A few kilometres away, however, at Raj Ghat and Jantar Mantar, and at many spaces in between, a noisy festival, infused with colour, chaos and even the phraseology ("zindabads", "murdabads", "halla bols" and "saath dos" chanted in Tibetan-accented Hindi) of Indian democracy had been playing out all day. Of all the national journeys that the Olympic torch has been on during its 2008 run, its brief Indian one is extraordinary for the sheer contrast it generated between a show of state power driven by the implacable might of the Chinese state, and the desperate, energised demonstration of people power by the largest Tibetan refugee community in any one country.
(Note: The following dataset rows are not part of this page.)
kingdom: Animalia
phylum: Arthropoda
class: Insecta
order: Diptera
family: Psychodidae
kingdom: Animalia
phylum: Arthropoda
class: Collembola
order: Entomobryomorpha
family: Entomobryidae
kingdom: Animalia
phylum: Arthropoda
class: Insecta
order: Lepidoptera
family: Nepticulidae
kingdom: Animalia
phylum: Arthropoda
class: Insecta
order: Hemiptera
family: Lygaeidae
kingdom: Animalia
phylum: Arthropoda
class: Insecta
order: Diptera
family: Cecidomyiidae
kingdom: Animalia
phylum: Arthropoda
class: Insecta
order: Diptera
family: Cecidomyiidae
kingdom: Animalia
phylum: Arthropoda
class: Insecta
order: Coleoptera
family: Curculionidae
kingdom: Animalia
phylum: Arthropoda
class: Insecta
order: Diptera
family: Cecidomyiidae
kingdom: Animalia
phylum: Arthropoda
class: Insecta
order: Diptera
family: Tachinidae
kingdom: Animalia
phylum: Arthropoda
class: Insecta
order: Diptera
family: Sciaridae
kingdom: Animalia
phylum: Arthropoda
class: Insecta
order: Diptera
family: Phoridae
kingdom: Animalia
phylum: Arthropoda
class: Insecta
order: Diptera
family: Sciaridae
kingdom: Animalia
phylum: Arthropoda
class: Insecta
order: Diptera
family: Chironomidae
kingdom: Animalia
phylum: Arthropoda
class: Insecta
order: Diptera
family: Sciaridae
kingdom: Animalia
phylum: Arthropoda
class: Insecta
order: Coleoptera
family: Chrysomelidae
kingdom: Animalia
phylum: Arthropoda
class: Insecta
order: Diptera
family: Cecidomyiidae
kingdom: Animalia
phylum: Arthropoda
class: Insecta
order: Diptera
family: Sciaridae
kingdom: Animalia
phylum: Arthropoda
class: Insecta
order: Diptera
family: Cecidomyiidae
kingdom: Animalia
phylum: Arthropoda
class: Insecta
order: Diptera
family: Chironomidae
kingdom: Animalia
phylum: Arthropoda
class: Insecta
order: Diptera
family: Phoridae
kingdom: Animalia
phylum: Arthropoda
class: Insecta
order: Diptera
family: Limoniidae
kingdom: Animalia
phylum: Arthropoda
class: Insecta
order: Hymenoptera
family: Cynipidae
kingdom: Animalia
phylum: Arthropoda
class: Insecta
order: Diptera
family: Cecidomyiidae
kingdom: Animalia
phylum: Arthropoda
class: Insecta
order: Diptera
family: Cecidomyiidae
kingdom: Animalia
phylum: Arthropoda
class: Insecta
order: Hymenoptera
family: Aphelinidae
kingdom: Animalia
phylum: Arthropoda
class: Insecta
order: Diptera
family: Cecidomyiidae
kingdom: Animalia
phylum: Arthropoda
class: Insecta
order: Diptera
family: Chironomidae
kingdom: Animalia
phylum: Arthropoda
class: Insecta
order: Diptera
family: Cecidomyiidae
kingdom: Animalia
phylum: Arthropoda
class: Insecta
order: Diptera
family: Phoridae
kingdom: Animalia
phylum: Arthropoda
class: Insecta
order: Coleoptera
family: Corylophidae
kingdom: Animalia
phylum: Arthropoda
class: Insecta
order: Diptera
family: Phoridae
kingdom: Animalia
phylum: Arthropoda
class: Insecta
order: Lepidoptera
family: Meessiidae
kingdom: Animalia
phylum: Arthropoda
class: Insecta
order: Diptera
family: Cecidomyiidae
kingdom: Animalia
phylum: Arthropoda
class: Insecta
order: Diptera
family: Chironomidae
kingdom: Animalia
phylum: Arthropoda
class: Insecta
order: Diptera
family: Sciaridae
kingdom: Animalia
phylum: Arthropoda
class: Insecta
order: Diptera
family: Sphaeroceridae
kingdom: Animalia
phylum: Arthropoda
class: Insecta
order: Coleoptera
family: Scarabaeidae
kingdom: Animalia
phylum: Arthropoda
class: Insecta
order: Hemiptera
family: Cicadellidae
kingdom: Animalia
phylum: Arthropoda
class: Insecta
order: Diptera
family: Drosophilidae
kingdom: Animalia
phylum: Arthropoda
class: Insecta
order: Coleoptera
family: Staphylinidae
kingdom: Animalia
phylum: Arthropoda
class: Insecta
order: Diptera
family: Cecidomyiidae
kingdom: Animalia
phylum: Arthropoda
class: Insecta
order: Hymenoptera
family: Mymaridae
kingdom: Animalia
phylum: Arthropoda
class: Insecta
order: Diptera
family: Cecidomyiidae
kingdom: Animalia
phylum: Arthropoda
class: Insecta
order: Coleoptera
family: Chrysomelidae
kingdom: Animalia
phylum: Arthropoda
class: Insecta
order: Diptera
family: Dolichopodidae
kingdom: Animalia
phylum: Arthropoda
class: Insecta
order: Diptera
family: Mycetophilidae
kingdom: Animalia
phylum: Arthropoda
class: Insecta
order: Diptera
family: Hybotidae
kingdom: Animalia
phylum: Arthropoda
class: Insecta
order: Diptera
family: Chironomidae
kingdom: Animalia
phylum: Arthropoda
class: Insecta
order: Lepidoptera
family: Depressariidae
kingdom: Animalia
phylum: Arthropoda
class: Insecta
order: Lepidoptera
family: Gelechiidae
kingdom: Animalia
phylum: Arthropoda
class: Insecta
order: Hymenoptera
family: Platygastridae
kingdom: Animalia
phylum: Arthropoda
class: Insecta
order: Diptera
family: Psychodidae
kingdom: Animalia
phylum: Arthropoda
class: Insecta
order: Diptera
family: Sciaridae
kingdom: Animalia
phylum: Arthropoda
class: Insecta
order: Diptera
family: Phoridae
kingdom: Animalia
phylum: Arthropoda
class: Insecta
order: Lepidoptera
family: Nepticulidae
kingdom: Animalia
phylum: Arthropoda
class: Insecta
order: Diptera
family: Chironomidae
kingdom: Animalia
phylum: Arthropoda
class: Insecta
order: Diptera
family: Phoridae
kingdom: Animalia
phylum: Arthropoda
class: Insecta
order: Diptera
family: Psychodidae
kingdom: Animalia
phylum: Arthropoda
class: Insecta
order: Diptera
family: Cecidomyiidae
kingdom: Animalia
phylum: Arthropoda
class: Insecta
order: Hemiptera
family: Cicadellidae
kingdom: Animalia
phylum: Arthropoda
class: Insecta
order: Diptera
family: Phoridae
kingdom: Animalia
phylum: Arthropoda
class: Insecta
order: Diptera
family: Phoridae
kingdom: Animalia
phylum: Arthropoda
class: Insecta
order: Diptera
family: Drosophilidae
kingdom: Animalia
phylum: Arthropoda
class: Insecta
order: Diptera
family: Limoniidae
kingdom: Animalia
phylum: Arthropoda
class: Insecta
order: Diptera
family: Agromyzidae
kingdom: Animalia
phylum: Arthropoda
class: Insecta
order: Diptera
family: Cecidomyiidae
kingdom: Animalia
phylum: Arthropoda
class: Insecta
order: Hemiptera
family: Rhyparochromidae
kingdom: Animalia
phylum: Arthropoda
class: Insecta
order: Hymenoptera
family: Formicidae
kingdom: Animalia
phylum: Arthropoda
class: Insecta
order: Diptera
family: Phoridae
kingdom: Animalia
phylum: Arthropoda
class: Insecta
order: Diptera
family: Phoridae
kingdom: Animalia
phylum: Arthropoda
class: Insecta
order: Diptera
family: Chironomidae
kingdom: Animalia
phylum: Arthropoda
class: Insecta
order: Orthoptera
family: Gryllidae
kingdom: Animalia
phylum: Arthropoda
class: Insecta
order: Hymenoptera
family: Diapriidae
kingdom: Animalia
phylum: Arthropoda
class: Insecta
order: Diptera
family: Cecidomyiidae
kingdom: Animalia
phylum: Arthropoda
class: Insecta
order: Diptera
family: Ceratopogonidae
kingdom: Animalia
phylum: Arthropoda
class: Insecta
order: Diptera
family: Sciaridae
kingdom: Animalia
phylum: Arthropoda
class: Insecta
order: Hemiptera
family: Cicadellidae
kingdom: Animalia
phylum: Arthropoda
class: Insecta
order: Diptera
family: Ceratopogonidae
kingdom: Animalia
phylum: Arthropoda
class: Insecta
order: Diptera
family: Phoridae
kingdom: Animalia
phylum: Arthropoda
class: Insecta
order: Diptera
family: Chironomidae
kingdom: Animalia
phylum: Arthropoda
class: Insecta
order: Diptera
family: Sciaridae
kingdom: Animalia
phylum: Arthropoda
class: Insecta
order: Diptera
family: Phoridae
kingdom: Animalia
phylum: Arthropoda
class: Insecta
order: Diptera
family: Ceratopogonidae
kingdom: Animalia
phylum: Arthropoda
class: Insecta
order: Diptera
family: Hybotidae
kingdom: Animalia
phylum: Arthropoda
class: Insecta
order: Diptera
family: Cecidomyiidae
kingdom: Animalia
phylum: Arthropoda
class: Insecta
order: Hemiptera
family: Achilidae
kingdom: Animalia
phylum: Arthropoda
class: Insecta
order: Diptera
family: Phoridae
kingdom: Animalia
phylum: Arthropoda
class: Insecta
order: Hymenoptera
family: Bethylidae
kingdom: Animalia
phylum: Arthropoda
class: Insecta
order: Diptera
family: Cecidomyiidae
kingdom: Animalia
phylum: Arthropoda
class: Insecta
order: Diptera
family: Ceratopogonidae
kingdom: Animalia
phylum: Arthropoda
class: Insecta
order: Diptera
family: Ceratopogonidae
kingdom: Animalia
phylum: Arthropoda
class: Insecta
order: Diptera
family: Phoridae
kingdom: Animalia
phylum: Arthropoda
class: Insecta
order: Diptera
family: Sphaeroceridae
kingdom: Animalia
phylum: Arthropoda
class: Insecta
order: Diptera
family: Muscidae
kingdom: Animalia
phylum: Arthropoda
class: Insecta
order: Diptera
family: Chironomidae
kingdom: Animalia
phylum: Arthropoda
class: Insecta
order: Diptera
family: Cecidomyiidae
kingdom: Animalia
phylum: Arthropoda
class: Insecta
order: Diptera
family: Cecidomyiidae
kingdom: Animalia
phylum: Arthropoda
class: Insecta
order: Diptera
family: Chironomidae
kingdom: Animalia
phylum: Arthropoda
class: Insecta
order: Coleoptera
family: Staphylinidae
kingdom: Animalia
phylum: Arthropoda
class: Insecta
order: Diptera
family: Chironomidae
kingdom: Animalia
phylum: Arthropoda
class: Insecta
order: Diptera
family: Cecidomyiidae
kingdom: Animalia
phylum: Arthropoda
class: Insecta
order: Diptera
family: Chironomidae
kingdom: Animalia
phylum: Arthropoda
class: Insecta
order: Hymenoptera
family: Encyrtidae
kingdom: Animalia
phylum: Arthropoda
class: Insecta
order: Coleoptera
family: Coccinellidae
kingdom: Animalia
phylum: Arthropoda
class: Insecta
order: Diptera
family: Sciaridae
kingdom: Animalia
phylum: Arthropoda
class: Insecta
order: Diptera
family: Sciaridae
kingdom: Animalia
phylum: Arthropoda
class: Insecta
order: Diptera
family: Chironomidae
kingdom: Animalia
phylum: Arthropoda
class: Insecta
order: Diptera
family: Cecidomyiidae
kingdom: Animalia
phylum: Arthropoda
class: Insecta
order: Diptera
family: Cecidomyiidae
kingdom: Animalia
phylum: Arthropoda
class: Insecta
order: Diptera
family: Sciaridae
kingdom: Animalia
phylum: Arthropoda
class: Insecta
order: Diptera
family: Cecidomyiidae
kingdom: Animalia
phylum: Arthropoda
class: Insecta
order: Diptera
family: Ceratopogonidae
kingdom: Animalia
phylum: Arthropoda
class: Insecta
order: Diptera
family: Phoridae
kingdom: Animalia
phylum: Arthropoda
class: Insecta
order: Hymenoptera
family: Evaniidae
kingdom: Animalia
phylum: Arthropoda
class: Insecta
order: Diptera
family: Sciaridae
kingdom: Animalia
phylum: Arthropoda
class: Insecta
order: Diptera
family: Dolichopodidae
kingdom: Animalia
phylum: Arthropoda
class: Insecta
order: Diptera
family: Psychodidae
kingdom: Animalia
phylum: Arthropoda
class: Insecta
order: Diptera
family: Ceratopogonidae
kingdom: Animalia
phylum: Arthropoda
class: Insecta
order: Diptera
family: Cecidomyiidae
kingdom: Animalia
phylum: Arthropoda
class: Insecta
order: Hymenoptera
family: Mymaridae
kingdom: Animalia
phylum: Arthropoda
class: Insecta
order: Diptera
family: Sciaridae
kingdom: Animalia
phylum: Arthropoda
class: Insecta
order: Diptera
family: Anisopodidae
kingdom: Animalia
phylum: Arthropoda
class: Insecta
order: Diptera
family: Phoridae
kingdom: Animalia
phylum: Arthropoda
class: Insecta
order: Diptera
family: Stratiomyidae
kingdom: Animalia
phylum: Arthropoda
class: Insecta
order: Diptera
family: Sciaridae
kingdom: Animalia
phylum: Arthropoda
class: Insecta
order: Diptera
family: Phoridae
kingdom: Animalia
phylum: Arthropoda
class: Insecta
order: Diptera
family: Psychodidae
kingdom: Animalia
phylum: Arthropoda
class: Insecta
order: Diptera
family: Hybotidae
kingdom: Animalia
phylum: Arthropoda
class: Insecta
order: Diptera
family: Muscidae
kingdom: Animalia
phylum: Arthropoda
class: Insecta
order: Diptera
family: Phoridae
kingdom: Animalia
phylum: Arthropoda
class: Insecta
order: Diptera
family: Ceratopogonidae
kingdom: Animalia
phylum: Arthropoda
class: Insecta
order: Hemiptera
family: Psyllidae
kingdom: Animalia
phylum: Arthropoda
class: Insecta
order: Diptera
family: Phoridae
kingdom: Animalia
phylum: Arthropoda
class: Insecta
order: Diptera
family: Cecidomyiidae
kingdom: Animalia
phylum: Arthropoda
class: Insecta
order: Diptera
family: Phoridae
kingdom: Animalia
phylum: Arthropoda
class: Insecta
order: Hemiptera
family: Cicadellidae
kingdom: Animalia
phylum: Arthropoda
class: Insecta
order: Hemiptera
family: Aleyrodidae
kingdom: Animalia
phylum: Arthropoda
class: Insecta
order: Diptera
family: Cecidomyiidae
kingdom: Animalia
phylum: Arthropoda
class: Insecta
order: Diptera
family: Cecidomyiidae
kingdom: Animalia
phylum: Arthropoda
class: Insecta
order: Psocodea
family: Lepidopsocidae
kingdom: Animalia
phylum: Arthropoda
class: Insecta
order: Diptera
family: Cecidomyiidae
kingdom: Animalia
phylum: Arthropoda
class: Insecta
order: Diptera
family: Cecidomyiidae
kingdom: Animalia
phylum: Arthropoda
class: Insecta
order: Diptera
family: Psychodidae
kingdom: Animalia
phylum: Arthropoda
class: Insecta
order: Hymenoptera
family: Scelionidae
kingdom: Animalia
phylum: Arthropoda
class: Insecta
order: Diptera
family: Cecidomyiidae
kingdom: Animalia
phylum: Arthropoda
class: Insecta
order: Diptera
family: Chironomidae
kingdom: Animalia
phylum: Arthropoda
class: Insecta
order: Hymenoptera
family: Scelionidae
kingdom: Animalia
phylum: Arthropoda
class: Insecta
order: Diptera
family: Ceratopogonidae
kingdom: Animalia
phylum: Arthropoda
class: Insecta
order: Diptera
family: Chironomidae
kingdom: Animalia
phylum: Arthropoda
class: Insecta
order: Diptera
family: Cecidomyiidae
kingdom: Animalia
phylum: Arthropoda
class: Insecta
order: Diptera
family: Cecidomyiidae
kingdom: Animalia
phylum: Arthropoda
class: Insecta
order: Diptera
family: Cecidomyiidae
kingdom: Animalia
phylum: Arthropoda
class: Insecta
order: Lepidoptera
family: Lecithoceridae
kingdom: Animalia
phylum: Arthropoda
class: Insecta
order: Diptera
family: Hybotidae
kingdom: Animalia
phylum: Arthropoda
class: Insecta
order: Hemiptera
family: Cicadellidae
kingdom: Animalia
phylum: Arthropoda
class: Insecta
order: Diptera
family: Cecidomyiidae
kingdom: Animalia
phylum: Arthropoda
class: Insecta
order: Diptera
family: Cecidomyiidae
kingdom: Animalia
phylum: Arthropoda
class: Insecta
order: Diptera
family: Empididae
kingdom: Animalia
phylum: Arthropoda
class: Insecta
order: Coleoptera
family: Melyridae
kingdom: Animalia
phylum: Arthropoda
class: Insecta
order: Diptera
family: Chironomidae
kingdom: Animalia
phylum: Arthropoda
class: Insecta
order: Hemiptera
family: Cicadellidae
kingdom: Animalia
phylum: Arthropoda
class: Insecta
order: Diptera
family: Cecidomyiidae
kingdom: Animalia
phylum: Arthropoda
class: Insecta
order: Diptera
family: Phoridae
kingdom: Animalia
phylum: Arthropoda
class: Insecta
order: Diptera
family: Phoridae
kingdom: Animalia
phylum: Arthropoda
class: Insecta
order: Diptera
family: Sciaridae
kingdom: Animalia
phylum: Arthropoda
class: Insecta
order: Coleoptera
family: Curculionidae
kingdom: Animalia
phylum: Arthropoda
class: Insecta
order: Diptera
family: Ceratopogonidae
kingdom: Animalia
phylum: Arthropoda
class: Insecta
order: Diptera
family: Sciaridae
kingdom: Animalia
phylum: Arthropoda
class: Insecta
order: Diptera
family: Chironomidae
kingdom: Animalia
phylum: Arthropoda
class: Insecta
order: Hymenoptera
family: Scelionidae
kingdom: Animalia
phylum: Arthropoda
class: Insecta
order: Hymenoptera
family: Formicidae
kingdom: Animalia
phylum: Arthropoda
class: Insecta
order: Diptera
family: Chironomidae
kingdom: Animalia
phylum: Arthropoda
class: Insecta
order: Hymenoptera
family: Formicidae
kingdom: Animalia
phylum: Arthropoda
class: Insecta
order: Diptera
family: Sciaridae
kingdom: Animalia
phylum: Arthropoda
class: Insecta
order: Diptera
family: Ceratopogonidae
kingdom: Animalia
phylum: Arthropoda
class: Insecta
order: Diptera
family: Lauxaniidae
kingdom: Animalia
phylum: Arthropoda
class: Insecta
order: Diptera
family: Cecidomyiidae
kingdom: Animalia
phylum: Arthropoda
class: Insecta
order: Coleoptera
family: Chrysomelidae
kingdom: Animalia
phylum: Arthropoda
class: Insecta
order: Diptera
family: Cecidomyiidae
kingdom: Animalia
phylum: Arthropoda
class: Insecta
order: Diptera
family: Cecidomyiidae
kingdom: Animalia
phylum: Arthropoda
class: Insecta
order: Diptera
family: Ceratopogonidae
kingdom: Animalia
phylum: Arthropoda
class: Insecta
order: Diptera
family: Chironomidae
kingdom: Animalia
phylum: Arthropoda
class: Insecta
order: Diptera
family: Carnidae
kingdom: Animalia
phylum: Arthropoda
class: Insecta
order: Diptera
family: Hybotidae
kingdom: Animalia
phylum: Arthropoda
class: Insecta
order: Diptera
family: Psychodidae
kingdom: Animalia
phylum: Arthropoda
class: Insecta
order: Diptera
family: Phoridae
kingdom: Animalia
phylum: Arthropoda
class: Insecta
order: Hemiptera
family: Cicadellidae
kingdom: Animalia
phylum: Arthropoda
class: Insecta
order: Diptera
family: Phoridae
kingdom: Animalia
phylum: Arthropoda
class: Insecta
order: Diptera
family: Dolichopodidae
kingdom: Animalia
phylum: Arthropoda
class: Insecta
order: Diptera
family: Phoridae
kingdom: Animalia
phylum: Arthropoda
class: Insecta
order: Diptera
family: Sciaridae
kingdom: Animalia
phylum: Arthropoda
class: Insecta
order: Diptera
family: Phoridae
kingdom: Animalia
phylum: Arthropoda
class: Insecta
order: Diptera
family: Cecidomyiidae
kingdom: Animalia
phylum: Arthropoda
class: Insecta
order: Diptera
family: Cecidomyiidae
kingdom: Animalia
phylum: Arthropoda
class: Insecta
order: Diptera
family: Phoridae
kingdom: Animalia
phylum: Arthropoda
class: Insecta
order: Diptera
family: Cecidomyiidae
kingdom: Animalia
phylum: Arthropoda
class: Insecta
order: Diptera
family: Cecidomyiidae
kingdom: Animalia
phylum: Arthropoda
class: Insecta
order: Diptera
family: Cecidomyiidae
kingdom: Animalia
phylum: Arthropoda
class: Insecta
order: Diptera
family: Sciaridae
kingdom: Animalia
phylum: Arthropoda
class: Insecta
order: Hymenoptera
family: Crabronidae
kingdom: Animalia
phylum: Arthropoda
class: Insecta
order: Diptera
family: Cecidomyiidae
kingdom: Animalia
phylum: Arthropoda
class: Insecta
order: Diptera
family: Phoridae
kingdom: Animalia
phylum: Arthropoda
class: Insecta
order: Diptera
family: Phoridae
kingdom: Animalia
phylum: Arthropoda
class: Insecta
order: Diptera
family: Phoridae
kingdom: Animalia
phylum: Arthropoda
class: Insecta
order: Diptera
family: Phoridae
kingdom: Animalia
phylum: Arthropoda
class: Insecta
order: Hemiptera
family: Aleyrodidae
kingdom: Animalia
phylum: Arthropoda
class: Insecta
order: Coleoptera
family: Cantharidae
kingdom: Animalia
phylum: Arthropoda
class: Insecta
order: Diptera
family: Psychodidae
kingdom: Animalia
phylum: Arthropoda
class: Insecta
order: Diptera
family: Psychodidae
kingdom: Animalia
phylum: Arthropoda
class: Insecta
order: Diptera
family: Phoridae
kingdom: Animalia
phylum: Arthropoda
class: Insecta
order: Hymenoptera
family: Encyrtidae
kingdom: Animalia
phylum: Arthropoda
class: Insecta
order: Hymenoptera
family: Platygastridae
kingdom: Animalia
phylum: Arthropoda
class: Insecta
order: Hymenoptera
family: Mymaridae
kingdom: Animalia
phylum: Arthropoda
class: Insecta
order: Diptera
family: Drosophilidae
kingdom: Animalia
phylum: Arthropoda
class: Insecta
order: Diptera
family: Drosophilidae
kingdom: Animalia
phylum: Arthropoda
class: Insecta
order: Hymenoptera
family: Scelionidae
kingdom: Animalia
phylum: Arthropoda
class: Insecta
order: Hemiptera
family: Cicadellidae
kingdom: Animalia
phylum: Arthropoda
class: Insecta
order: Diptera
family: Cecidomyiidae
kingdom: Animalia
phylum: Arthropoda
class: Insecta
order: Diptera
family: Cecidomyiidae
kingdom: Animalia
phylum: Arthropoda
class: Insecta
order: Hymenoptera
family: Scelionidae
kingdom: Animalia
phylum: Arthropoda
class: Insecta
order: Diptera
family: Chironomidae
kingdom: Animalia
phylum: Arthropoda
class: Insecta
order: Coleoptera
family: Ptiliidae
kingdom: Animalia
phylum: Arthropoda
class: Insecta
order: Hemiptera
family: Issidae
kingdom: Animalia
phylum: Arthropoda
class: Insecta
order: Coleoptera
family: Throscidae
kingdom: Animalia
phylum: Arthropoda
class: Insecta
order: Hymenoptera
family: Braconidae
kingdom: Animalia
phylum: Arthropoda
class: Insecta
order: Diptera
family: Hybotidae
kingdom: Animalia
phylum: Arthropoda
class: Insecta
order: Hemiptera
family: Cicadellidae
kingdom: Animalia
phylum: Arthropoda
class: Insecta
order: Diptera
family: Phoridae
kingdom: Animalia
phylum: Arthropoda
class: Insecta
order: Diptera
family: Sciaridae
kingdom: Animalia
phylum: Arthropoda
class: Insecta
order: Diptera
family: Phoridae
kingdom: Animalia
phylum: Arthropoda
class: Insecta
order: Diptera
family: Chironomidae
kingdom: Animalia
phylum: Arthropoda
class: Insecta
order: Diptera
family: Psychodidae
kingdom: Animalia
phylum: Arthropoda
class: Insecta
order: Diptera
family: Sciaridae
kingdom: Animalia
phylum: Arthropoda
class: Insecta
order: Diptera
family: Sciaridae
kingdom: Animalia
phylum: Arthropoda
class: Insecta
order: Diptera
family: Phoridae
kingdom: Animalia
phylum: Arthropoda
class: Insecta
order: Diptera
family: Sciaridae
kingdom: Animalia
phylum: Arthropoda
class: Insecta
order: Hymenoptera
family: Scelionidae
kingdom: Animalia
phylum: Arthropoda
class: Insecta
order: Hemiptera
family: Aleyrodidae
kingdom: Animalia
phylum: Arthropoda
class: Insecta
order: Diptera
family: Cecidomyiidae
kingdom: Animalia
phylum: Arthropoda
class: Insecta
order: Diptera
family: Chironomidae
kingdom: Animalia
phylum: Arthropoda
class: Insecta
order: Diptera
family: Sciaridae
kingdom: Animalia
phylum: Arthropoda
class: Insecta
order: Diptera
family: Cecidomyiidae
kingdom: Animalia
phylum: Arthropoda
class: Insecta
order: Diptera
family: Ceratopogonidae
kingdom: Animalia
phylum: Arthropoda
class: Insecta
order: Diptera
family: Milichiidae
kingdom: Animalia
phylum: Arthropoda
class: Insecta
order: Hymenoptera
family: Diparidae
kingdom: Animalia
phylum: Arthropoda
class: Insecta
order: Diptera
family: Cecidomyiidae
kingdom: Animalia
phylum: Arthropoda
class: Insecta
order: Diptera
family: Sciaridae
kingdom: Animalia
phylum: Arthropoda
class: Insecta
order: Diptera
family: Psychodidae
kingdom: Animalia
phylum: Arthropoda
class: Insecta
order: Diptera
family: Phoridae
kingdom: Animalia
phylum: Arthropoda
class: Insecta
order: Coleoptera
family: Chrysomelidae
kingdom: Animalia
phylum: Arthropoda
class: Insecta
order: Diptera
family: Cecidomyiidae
Undaunted by the absence of celebrities—apart from the odd politician of socialist hue—and determined to make April 17, '08, memorable in their own way, the Tibetans ploughed on with their alternative torch rally. Their torch was the traditional Tibetan butter lamp, and unlike the official torch, which remained unmolested on its brief, sanitised journey through Delhi, from airport to five-star suite to ceremonial boulevard, this one went back and forth between protesters and police. When it disappeared, three or four new torches emerged, and took the flame forward. Where was the indomitable Olympic spirit, one wondered—out there in the official parade ground, or here on the street?